*TASKS FOR THIS EXERCISE*.
1. Reproduce the Metropolitan Opera House passage word for word from "Metropolitan Opera at" up to and including "St.) in 1905.".
2. Carry the Metropolitan Opera House passage forward with the next part, starting after its final sentence.

*DOCUMENT PASSAGE*.
Monday, November 17, 2008

Metropolitan Opera House

Metropolitan Opera at Lincoln Center
Broadway and West 65th Street

The Metropolitan Opera was founded in 1883. The first Metropolitan Opera House was built on Broadway and 39th Street by a group of wealthy businessmen who wanted their own opera house. In the company’s early years everything was sung in Italian (even Carmen and Lohengrin), soon followed by a shift to German (including Aida and Faust), before finally settling on a policy of performing works in their original language.

The Metropolitan Opera House (Broadway at 39th St.) in 1905.

Enrico Caruso first sang at the Met in 1903, and by the time of his death had performed there more times than with all the world’s other opera companies combined. Arturo Toscanini made his debut in 1908 (there were two seasons with both Toscanini and Gustav Mahler on the conducting roster). Later, Bruno Walter, George Szell, Fritz Reiner, and Dimitri Mitropoulos contributed powerful musical direction. James Levine made his debut in 1971 and has been Music Director since 1976 (holding also the title of Artistic Director 1986-2004).

Almost from the beginning, it was clear that the opera house on 39th Street did not have adequate stage facilities. However, it was not until the Metropolitan Opera joined with other New York institutions in forming Lincoln Center for the Performing Arts that a new home became possible. The new Metropolitan Opera House, which opened at Lincoln Center in September of 1966, was equipped with the finest technical facilities. Seating capacity is 3,800.

*GIVEN DATA*.
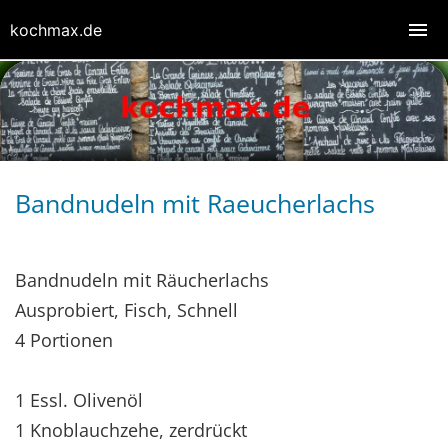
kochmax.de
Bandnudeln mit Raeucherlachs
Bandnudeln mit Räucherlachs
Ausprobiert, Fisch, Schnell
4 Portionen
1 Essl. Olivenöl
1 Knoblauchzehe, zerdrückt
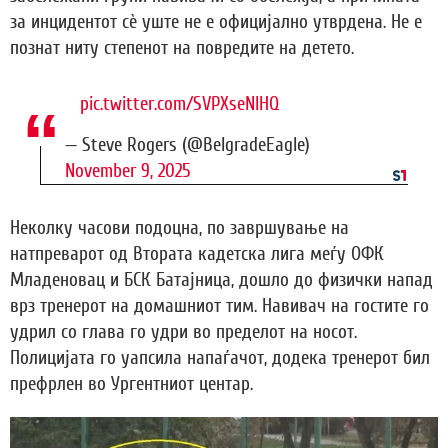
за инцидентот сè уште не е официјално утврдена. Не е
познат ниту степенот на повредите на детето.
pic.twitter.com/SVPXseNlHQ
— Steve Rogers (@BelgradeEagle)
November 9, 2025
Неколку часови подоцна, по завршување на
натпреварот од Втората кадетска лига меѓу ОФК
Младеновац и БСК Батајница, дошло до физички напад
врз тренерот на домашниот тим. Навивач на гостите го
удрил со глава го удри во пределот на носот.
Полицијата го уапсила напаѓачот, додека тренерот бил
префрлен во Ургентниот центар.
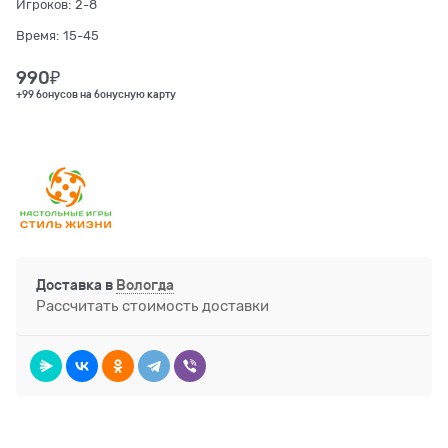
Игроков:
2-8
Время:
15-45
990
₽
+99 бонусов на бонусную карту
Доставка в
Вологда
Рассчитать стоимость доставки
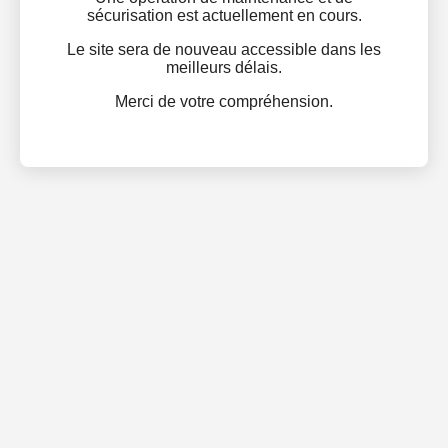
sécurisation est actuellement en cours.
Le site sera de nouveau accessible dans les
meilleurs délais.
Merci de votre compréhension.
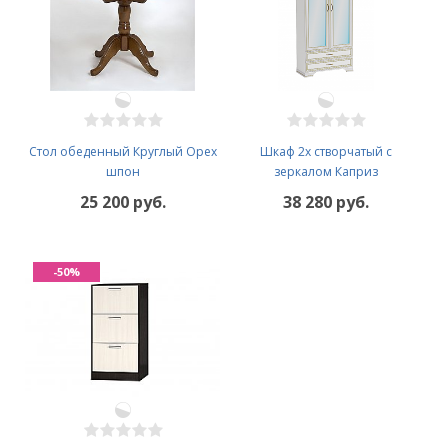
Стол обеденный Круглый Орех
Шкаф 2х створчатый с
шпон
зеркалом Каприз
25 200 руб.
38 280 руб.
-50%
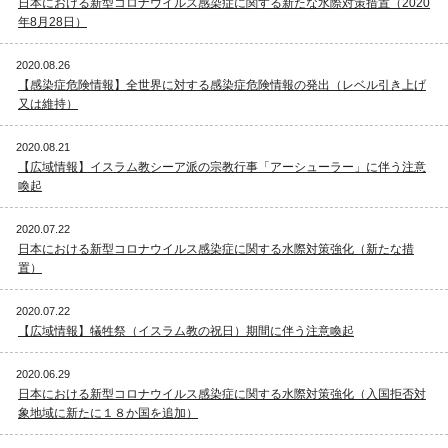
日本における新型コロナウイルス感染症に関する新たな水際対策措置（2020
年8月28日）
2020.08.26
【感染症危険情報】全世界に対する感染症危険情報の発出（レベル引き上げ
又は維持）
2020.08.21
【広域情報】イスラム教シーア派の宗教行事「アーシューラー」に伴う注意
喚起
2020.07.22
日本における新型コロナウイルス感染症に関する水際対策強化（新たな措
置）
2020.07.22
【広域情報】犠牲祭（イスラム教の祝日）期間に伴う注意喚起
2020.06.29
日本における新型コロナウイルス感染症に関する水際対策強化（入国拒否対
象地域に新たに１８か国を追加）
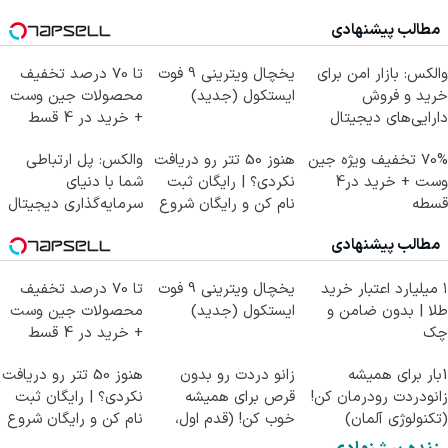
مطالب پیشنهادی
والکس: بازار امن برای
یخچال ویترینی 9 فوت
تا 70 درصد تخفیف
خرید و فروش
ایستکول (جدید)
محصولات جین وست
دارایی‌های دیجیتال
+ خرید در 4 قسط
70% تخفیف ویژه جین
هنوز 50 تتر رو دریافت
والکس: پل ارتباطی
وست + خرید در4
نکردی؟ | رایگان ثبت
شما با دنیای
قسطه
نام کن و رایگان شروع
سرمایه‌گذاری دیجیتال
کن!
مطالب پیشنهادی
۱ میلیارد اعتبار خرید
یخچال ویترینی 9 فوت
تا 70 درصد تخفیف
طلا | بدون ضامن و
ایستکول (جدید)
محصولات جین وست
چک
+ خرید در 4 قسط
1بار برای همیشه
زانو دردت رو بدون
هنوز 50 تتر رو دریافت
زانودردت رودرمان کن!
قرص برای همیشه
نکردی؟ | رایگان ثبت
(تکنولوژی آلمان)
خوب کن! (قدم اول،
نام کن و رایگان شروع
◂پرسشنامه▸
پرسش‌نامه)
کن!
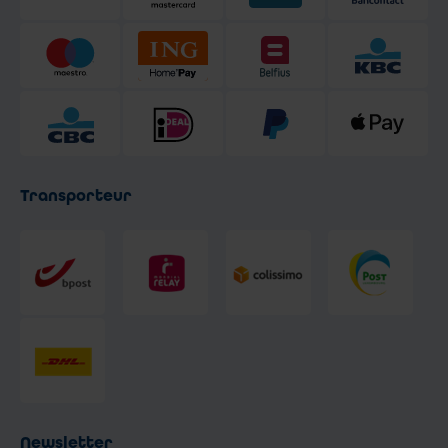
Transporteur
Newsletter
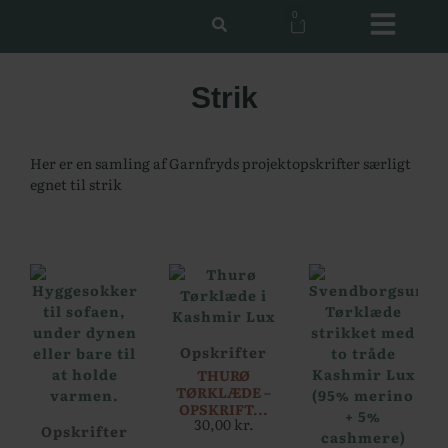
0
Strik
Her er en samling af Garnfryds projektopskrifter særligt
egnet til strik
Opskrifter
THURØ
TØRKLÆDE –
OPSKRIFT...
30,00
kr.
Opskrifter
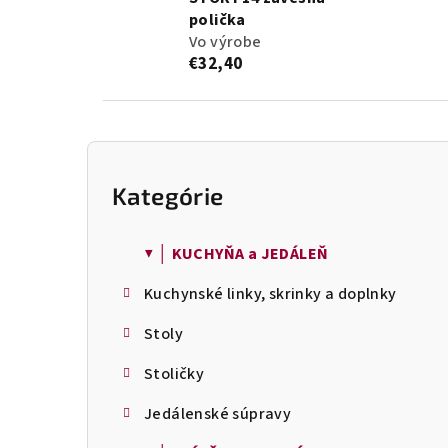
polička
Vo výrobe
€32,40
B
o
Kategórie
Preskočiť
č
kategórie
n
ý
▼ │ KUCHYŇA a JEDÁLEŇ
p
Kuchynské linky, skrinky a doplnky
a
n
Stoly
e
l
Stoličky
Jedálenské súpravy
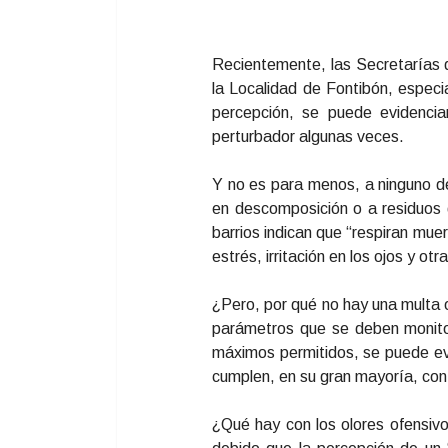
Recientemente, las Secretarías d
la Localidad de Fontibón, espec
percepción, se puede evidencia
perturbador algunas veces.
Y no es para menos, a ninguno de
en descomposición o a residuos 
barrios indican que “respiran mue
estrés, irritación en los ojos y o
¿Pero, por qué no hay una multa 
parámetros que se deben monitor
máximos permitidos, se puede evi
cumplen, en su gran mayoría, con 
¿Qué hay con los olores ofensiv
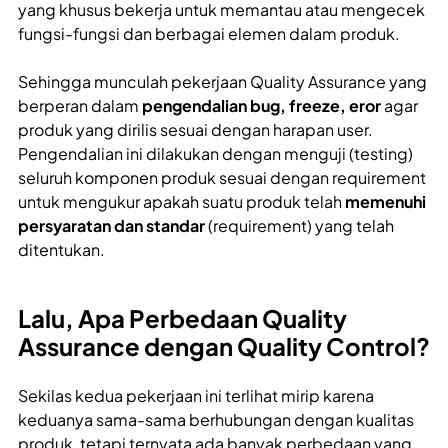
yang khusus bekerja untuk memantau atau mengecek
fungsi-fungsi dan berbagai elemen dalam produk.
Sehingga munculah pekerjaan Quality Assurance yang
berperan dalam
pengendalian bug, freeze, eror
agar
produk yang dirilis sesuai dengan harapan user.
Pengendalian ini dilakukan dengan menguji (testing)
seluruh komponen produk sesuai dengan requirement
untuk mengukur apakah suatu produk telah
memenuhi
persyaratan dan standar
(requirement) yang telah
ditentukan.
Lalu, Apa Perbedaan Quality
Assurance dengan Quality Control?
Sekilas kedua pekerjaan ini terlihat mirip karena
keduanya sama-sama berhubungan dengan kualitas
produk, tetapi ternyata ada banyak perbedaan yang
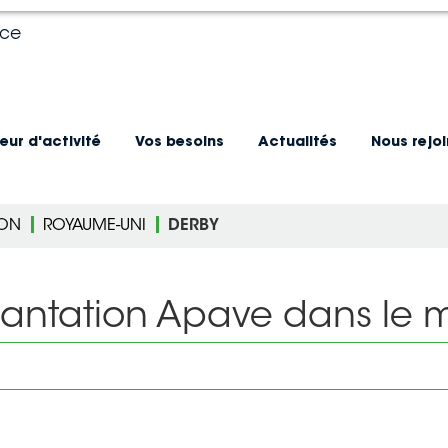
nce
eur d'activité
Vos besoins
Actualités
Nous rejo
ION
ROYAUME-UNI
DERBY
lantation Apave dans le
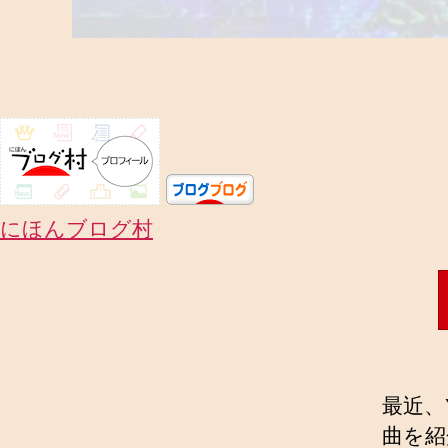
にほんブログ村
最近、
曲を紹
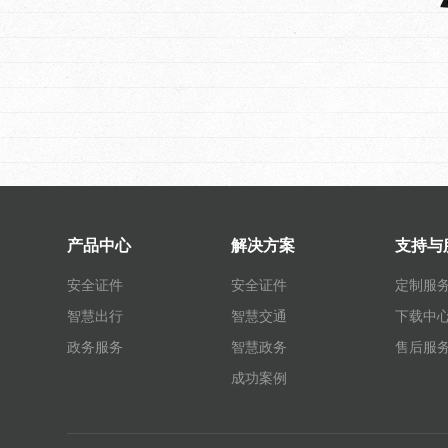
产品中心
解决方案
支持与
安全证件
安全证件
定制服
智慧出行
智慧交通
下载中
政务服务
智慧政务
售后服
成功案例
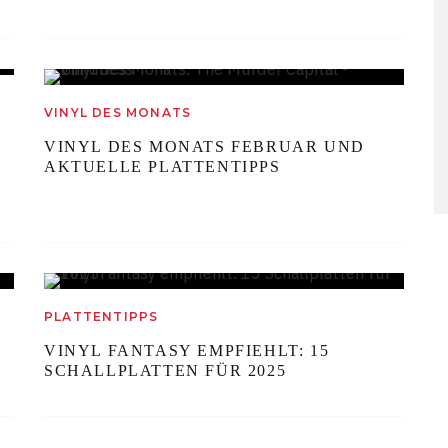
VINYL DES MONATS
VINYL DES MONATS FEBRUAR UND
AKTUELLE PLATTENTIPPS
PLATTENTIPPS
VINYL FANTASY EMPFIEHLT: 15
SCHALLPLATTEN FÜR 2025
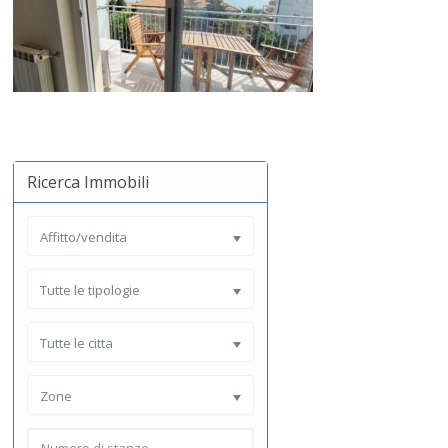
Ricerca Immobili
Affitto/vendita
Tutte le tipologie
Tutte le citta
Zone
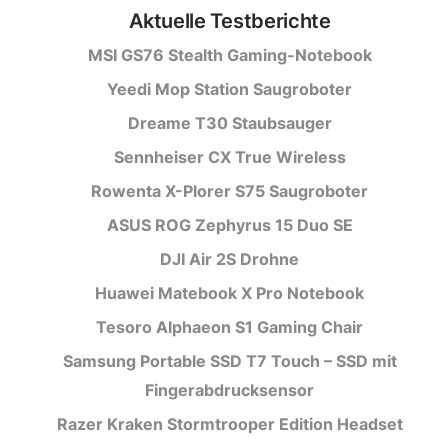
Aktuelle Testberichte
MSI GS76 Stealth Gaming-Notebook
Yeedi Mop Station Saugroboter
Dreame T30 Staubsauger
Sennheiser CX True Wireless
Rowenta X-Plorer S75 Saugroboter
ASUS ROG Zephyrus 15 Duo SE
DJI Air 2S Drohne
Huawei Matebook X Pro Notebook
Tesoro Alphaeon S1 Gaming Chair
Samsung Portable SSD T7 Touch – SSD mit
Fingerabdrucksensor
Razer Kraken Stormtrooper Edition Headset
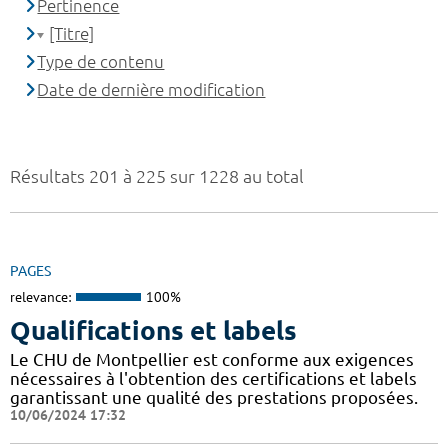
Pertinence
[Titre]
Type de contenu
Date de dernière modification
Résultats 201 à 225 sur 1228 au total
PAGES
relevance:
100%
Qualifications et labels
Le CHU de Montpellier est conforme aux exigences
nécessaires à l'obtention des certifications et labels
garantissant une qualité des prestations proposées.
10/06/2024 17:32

*EXERCISE ANSWERS*.
1.
Metropolitan Opera at Lincoln Center
Broadway and West 65th Street

The Metropolitan Opera was founded in 1883. The first Metropolitan Opera House was built on Broadway and 39th Street by a group of wealthy businessmen who wanted their own opera house. In the company’s early years everything was sung in Italian (even Carmen and Lohengrin), soon followed by a shift to German (including Aida and Faust), before finally settling on a policy of performing works in their original language.

The Metropolitan Opera House (Broadway at 39th St.) in 1905.

2.
Hansel und Gretel was the first complete opera broadcast from the Metropolitan Opera on Christmas Day, 1931. Regular Saturday afternoon live radio broadcasts quickly made the Metropolitan Opera a permanent presence in communities throughout the United States and Canada. The Met continues its hugely successful radio broadcast series — now in its 77th year — the longest-running classical music series in American broadcast history, which is now heard in 42 countries around the world.

In 1995, the Metropolitan introduced Met Titles, a unique system of simultaneous translation. Met Titles appear on individual computerized screens mounted in specially built railings at the back of each row of seats, providing libretto translations into English, Spanish and German. “Met Titles” are provided for all Metropolitan Opera performances, and have recently expanded to include Spanish and German for select operas.

In the 2006-07 season, the company launched Metropolitan Opera: Live in HD, a series of performance transmissions shown live in high definition (HD) in movie theaters around the world. The series expanded from six to eight opera transmissions in 2007-08, reaching over 600 participating venues in North America, Europe, Asia, and Australia.

Each season the Metropolitan stages more than two hundred opera performances in New York. More than 800,000 people attend the performances in the opera house during the season, and millions more experience the Met through advanced new media distribution initiatives and state-of-the-art technology.

Click images to enlarge.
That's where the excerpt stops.